Study text ->
Content starts

Ultimately, it's a case of what works for you. I tend to do it both ways, depending on how complex the interface is, how quickly it needs to go together, and (frankly) the mood I'm in at the time...
This is kind of a philosophical question. It's hard for me to imaging getting the look and layout correct if it's all in code. On the other hand, using .xib files means that you have no single place to look to make sure all your outlets are actually hooked up.
Localization is IMO going to be much easier with .xib files, too — you can certainly do this with code, but when buttons change size it can be tricky.
It's very true that:"real programmers do it in code" but I do not see the problems while debugging until or unless you are not focusing on UI issue while debugging. It means to fix the UI issue you have to fix it through the IB and that issue you should not look into while debugging.
The biggest problem that developers face while doing UI through XIB is developing it in team and putting it in SVN. If you get any conflict and you are required to merge both the code, you have to play through the XML. Sometimes it becomes very tough to resolve the conflict in XIB manually. If you do it by coding you can easily make it done (because you know which line is causing what problem, and what to keep and what to remove).

Content ends

Stored items from a collection

Content starts

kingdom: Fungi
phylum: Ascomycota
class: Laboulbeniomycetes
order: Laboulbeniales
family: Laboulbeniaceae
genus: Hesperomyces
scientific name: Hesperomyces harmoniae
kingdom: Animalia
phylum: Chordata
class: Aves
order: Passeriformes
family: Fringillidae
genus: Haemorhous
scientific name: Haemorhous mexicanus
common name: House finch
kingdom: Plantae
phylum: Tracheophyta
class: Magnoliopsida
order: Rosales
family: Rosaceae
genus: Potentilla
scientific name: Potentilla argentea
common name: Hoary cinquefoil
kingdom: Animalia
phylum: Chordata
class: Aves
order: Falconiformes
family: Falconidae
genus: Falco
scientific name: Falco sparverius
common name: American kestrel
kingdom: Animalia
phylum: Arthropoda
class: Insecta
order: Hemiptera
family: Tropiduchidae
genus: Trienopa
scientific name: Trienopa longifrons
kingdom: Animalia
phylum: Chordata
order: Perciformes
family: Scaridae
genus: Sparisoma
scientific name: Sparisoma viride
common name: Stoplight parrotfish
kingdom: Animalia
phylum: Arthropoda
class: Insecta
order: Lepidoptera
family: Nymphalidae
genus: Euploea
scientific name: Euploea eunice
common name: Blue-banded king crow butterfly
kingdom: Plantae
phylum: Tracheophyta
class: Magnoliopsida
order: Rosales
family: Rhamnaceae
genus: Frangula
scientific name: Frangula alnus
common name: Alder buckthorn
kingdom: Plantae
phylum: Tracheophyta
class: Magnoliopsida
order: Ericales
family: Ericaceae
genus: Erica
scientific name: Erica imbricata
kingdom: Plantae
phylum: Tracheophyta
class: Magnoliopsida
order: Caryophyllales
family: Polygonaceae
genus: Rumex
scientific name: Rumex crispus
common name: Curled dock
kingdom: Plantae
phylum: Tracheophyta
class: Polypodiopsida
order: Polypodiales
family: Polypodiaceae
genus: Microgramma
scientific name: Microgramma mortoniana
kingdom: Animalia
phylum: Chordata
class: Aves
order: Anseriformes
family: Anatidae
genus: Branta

Content ends

Tasks for this exercise ->
(1) According to the discussion of .xib files versus code, what is the biggest problem developers face when building UI through XIB?
(2) Please say whether each statement agrees with the discussion of .xib files versus code, answering yes or no and quoting the deciding words. (a) Localization is expected to be easier with .xib files. (b) Using .xib files gives one place to check that all outlets are hooked up. (c) Conflicts in XIB are always easy to resolve by hand.

Task answers ->
(1) Developing it in a team and putting it in SVN.

(2)
(a) Yes: "Localization is IMO going to be much easier with .xib files, too"
(b) No: "using .xib files means that you have no single place to look to make sure all your outlets are actually hooked up."
(c) No: "Sometimes it becomes very tough to resolve the conflict in XIB manually."